Whoever is behind chemical warfare in Syria, there is no justification for western intervention
Lindsey German
Less than a month ago the British prime minister was demanding immediate military intervention in Syria in response to a chemical weapons attack allegedly by the Assad regime. David Cameron claimed there was 75% certainty about the provenance of the attack. The US government went further, with vice president Joe Biden claiming that they were certain this attack was the responsibility of the Syrian government.
But an article by Robert Fisk now throws doubt on those accounts. He argues that there is some evidence that the missiles that fired the chemical weapons, originally manufactured by the Soviet Union, may have found their way to the Syrian battlefield via Libya.
He also says there are questions about who was responsible for the attacks:
Grave doubts are being expressed by the UN and other international organisations in Damascus that the sarin gas missiles were fired by Assad’s army. While these international employees cannot be identified, some of them were in Damascus on 21 August and asked a series of questions to which no one has yet supplied an answer. Why, for example, would Syria wait until the UN inspectors were ensconced in Damascus on 18 August before using sarin gas little more than two days later – and only four miles from the hotel in which the UN had just checked in?
If these doubts prove to be correct, it may mean that the attack came not from the government but from a section of the opposition. In addition it demonstrates that one of the effects of the previous ‘humanitarian intervention’ that took place in 2011 in Libya has been to make it a centre for deadly weapons distribution in the Middle East.
As far as I am concerned, there can be no justification for the use of chemical weapons, whoever is behind them. Nor can there be any justification for their manufacture and sale. But we should remember that this attack was used as the pretext to justify war on a potentially devastating scale.
When David Cameron recalled MPs just days before they were due back anyway, he expected to be able to force through backing for the then-imminent attack with ease. Had parliament voted for war, then we would have already seen an attack by cruise missiles, described as a ‘punishment attack’ but in reality planned as something considerably more substantial.

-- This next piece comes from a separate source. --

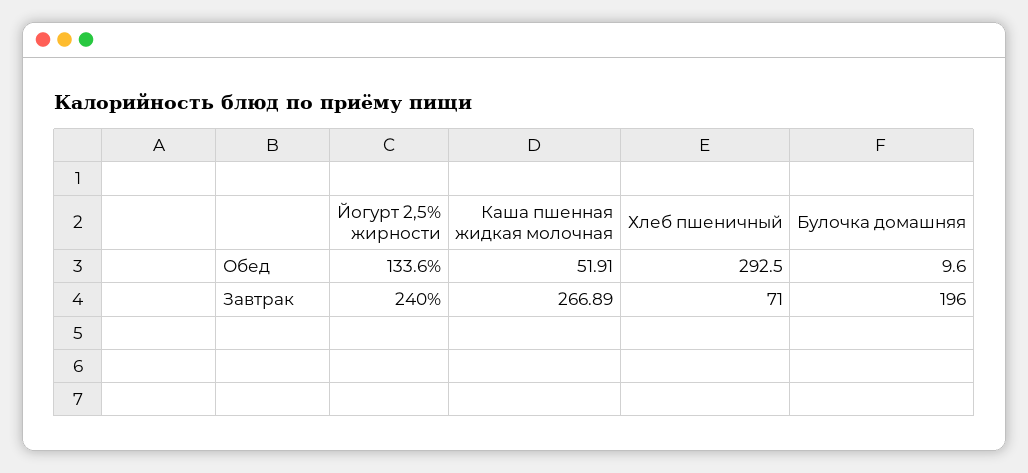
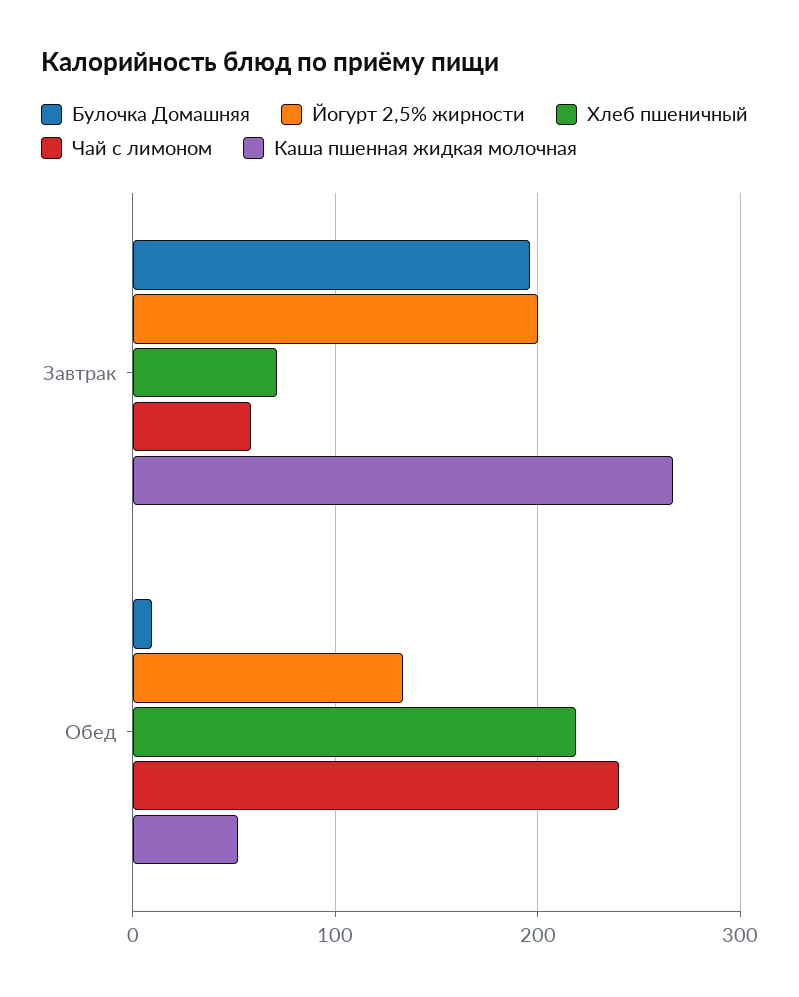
Хлеб пшеничный, Обед: 292.5 -> 220
Йогурт 2,5% жирности, Завтрак: 240 -> 200
Чай с лимоном, Завтрак: none -> 60
Чай с лимоном, Обед: none -> 240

We would have seen a fourth major western intervention in the Middle East and south Asia within 12 years.
It is impossible to know exactly what the outcome would now be, but we can assess from previous experience that such an attack would have led to high levels of casualties, a growth in the already terrible refugee problem, and a much greater instability within the whole region. In fact, the threat of attack was in itself enough to exacerbate the refugee crisis.
That would have been bad enough. That’s why I opposed, and still oppose, such a strike, regardless of who was to blame. But for a military intervention to have happened as revenge for an attack which did not come from the Syrian government would have been even more shocking. It would have been a shameful episode on a par with the Iraq invasion over weapons of mass destruction.
This underlines the importance of that vote. The vote in the British parliament against a military intervention in Syria was historic in its own right. It had a profound effect on international politics, forcing the US and Obama to agree to delay the attack and go for a vote in Congress, and leading eventually to an agreement to put Syria’s chemical weapons under international control. It transformed the situation from an imminent threat of intervention to one where that option is for the time being off the table.
The vote and the abandonment of a military option was a victory for the anti-war movement and for public opinion generally, which is strongly against western intervention following the experience of the past 12 years. It also shows a degree of scepticism about the claims of governments who argue with certainty about the possession of deadly weapons and use this as an excuse for going to war.
More widely, it is clear that the war on terror isn’t working. The terrible events of the past few days in Nairobi demonstrate that. Missing from most of the analysis is much mention of Kenya’s role as the lead African country involved in fighting in neighbouring Somalia, a country which has seen repeated interventions over the past 15 years in the name of ending terrorism.
In 2001, Afghanistan was seen as centre of the ‘terror threat’. Now terrorism is on the increase in the Middle East and North Africa. Much of its origins are connected with opposition to the occupation of Afghanistan and Iraq, the oppression of the Palestinians, and the repression of political opposition across the region.
If this is success, what would failure look like?